## Listed records
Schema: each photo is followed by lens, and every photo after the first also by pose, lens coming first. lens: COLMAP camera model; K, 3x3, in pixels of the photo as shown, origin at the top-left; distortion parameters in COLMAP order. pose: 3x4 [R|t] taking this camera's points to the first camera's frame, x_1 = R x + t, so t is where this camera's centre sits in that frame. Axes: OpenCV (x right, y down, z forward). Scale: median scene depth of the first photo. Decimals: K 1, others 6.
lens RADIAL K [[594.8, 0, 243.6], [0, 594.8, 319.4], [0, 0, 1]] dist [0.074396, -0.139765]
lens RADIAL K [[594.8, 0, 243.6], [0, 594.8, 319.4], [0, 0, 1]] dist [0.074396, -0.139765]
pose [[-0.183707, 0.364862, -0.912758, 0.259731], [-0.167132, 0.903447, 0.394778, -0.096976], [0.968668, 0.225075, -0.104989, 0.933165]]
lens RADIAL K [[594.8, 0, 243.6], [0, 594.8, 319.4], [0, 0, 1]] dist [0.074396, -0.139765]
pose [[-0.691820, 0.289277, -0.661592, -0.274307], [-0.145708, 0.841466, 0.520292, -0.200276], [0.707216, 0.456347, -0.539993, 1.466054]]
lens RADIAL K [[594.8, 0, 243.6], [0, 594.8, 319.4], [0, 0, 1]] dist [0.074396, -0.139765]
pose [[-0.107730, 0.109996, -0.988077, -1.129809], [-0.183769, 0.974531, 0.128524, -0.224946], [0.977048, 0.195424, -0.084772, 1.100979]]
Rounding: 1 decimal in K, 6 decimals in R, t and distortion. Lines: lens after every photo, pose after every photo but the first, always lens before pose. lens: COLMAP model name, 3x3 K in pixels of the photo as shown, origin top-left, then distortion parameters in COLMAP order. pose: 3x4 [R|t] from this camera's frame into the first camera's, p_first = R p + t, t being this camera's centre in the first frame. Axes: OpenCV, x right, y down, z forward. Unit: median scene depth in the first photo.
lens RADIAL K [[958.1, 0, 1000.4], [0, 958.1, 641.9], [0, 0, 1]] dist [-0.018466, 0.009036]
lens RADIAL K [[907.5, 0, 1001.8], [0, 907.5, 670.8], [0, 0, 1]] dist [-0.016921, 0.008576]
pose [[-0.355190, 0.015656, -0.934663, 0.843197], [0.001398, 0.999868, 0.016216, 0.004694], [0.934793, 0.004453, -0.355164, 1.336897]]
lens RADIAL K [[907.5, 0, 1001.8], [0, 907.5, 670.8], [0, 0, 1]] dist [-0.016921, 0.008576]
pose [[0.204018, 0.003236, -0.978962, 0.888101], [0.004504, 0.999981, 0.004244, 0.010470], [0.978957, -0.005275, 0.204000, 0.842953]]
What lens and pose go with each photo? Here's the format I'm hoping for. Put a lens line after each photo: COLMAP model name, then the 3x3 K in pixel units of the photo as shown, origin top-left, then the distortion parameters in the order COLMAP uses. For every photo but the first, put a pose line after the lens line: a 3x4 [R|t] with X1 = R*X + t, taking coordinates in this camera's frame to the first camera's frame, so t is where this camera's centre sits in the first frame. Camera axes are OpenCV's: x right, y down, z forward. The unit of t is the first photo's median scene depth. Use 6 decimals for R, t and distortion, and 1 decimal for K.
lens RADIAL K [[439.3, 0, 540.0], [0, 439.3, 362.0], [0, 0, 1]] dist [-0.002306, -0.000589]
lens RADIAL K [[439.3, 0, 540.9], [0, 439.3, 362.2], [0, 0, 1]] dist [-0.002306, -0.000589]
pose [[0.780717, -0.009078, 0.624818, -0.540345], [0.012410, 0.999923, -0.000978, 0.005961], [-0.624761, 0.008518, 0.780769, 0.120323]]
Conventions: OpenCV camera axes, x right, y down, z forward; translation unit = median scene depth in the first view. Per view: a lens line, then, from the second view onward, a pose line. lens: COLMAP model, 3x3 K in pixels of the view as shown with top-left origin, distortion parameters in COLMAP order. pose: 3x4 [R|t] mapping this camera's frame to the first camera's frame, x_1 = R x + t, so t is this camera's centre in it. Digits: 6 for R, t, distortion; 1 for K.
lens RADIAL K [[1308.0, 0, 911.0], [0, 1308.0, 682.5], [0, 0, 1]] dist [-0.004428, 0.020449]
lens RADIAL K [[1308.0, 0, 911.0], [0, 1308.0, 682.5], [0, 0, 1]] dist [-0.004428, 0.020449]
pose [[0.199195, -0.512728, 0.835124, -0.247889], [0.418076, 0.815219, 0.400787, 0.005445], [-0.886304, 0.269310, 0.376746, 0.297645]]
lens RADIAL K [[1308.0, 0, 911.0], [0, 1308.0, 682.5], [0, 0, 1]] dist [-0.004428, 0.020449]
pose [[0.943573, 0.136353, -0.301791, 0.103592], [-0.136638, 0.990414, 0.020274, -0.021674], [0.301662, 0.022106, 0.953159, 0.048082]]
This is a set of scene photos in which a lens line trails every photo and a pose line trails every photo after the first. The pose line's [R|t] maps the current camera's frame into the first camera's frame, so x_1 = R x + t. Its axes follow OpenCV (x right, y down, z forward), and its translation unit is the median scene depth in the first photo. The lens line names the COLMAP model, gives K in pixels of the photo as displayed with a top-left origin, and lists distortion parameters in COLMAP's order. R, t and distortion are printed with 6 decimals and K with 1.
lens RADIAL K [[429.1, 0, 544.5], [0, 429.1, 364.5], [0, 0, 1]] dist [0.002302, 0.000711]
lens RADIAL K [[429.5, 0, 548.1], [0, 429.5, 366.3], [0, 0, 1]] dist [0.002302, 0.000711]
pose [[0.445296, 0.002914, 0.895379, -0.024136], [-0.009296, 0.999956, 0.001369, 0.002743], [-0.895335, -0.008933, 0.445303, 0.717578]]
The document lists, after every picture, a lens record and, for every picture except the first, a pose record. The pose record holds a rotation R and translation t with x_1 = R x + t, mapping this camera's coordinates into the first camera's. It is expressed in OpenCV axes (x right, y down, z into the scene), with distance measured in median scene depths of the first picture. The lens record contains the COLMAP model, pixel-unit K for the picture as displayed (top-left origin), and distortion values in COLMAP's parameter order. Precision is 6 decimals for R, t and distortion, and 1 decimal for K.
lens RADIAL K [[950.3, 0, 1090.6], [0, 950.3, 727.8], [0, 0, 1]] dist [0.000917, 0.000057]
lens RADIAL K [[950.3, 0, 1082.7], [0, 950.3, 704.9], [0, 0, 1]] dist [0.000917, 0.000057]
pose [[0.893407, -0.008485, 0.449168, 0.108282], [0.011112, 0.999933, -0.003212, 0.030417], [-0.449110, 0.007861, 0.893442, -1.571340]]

## Exercise instructions
Format the lines above as a numbered list and omit any blank lines.

## Solution to this task
1. Schema: each photo is followed by lens, and every photo after the first also by pose, lens coming first. lens: COLMAP camera model; K, 3x3, in pixels of the photo as shown, origin at the top-left; distortion parameters in COLMAP order. pose: 3x4 [R|t] taking this camera's points to the first camera's frame, x_1 = R x + t, so t is where this camera's centre sits in that frame. Axes: OpenCV (x right, y down, z forward). Scale: median scene depth of the first photo. Decimals: K 1, others 6.
2. lens RADIAL K [[594.8, 0, 243.6], [0, 594.8, 319.4], [0, 0, 1]] dist [0.074396, -0.139765]
3. lens RADIAL K [[594.8, 0, 243.6], [0, 594.8, 319.4], [0, 0, 1]] dist [0.074396, -0.139765]
4. pose [[-0.183707, 0.364862, -0.912758, 0.259731], [-0.167132, 0.903447, 0.394778, -0.096976], [0.968668, 0.225075, -0.104989, 0.933165]]
5. lens RADIAL K [[594.8, 0, 243.6], [0, 594.8, 319.4], [0, 0, 1]] dist [0.074396, -0.139765]
6. pose [[-0.691820, 0.289277, -0.661592, -0.274307], [-0.145708, 0.841466, 0.520292, -0.200276], [0.707216, 0.456347, -0.539993, 1.466054]]
7. lens RADIAL K [[594.8, 0, 243.6], [0, 594.8, 319.4], [0, 0, 1]] dist [0.074396, -0.139765]
8. pose [[-0.107730, 0.109996, -0.988077, -1.129809], [-0.183769, 0.974531, 0.128524, -0.224946], [0.977048, 0.195424, -0.084772, 1.100979]]
9. Rounding: 1 decimal in K, 6 decimals in R, t and distortion. Lines: lens after every photo, pose after every photo but the first, always lens before pose. lens: COLMAP model name, 3x3 K in pixels of the photo as shown, origin top-left, then distortion parameters in COLMAP order. pose: 3x4 [R|t] from this camera's frame into the first camera's, p_first = R p + t, t being this camera's centre in the first frame. Axes: OpenCV, x right, y down, z forward. Unit: median scene depth in the first photo.
10. lens RADIAL K [[958.1, 0, 1000.4], [0, 958.1, 641.9], [0, 0, 1]] dist [-0.018466, 0.009036]
11. lens RADIAL K [[907.5, 0, 1001.8], [0, 907.5, 670.8], [0, 0, 1]] dist [-0.016921, 0.008576]
12. pose [[-0.355190, 0.015656, -0.934663, 0.843197], [0.001398, 0.999868, 0.016216, 0.004694], [0.934793, 0.004453, -0.355164, 1.336897]]
13. lens RADIAL K [[907.5, 0, 1001.8], [0, 907.5, 670.8], [0, 0, 1]] dist [-0.016921, 0.008576]
14. pose [[0.204018, 0.003236, -0.978962, 0.888101], [0.004504, 0.999981, 0.004244, 0.010470], [0.978957, -0.005275, 0.204000, 0.842953]]
15. What lens and pose go with each photo? Here's the format I'm hoping for. Put a lens line after each photo: COLMAP model name, then the 3x3 K in pixel units of the photo as shown, origin top-left, then the distortion parameters in the order COLMAP uses. For every photo but the first, put a pose line after the lens line: a 3x4 [R|t] with X1 = R*X + t, taking coordinates in this camera's frame to the first camera's frame, so t is where this camera's centre sits in the first frame. Camera axes are OpenCV's: x right, y down, z forward. The unit of t is the first photo's median scene depth. Use 6 decimals for R, t and distortion, and 1 decimal for K.
16. lens RADIAL K [[439.3, 0, 540.0], [0, 439.3, 362.0], [0, 0, 1]] dist [-0.002306, -0.000589]
17. lens RADIAL K [[439.3, 0, 540.9], [0, 439.3, 362.2], [0, 0, 1]] dist [-0.002306, -0.000589]
18. pose [[0.780717, -0.009078, 0.624818, -0.540345], [0.012410, 0.999923, -0.000978, 0.005961], [-0.624761, 0.008518, 0.780769, 0.120323]]
19. Conventions: OpenCV camera axes, x right, y down, z forward; translation unit = median scene depth in the first view. Per view: a lens line, then, from the second view onward, a pose line. lens: COLMAP model, 3x3 K in pixels of the view as shown with top-left origin, distortion parameters in COLMAP order. pose: 3x4 [R|t] mapping this camera's frame to the first camera's frame, x_1 = R x + t, so t is this camera's centre in it. Digits: 6 for R, t, distortion; 1 for K.
20. lens RADIAL K [[1308.0, 0, 911.0], [0, 1308.0, 682.5], [0, 0, 1]] dist [-0.004428, 0.020449]
21. lens RADIAL K [[1308.0, 0, 911.0], [0, 1308.0, 682.5], [0, 0, 1]] dist [-0.004428, 0.020449]
22. pose [[0.199195, -0.512728, 0.835124, -0.247889], [0.418076, 0.815219, 0.400787, 0.005445], [-0.886304, 0.269310, 0.376746, 0.297645]]
23. lens RADIAL K [[1308.0, 0, 911.0], [0, 1308.0, 682.5], [0, 0, 1]] dist [-0.004428, 0.020449]
24. pose [[0.943573, 0.136353, -0.301791, 0.103592], [-0.136638, 0.990414, 0.020274, -0.021674], [0.301662, 0.022106, 0.953159, 0.048082]]
25. This is a set of scene photos in which a lens line trails every photo and a pose line trails every photo after the first. The pose line's [R|t] maps the current camera's frame into the first camera's frame, so x_1 = R x + t. Its axes follow OpenCV (x right, y down, z forward), and its translation unit is the median scene depth in the first photo. The lens line names the COLMAP model, gives K in pixels of the photo as displayed with a top-left origin, and lists distortion parameters in COLMAP's order. R, t and distortion are printed with 6 decimals and K with 1.
26. lens RADIAL K [[429.1, 0, 544.5], [0, 429.1, 364.5], [0, 0, 1]] dist [0.002302, 0.000711]
27. lens RADIAL K [[429.5, 0, 548.1], [0, 429.5, 366.3], [0, 0, 1]] dist [0.002302, 0.000711]
28. pose [[0.445296, 0.002914, 0.895379, -0.024136], [-0.009296, 0.999956, 0.001369, 0.002743], [-0.895335, -0.008933, 0.445303, 0.717578]]
29. The document lists, after every picture, a lens record and, for every picture except the first, a pose record. The pose record holds a rotation R and translation t with x_1 = R x + t, mapping this camera's coordinates into the first camera's. It is expressed in OpenCV axes (x right, y down, z into the scene), with distance measured in median scene depths of the first picture. The lens record contains the COLMAP model, pixel-unit K for the picture as displayed (top-left origin), and distortion values in COLMAP's parameter order. Precision is 6 decimals for R, t and distortion, and 1 decimal for K.
30. lens RADIAL K [[950.3, 0, 1090.6], [0, 950.3, 727.8], [0, 0, 1]] dist [0.000917, 0.000057]
31. lens RADIAL K [[950.3, 0, 1082.7], [0, 950.3, 704.9], [0, 0, 1]] dist [0.000917, 0.000057]
32. pose [[0.893407, -0.008485, 0.449168, 0.108282], [0.011112, 0.999933, -0.003212, 0.030417], [-0.449110, 0.007861, 0.893442, -1.571340]]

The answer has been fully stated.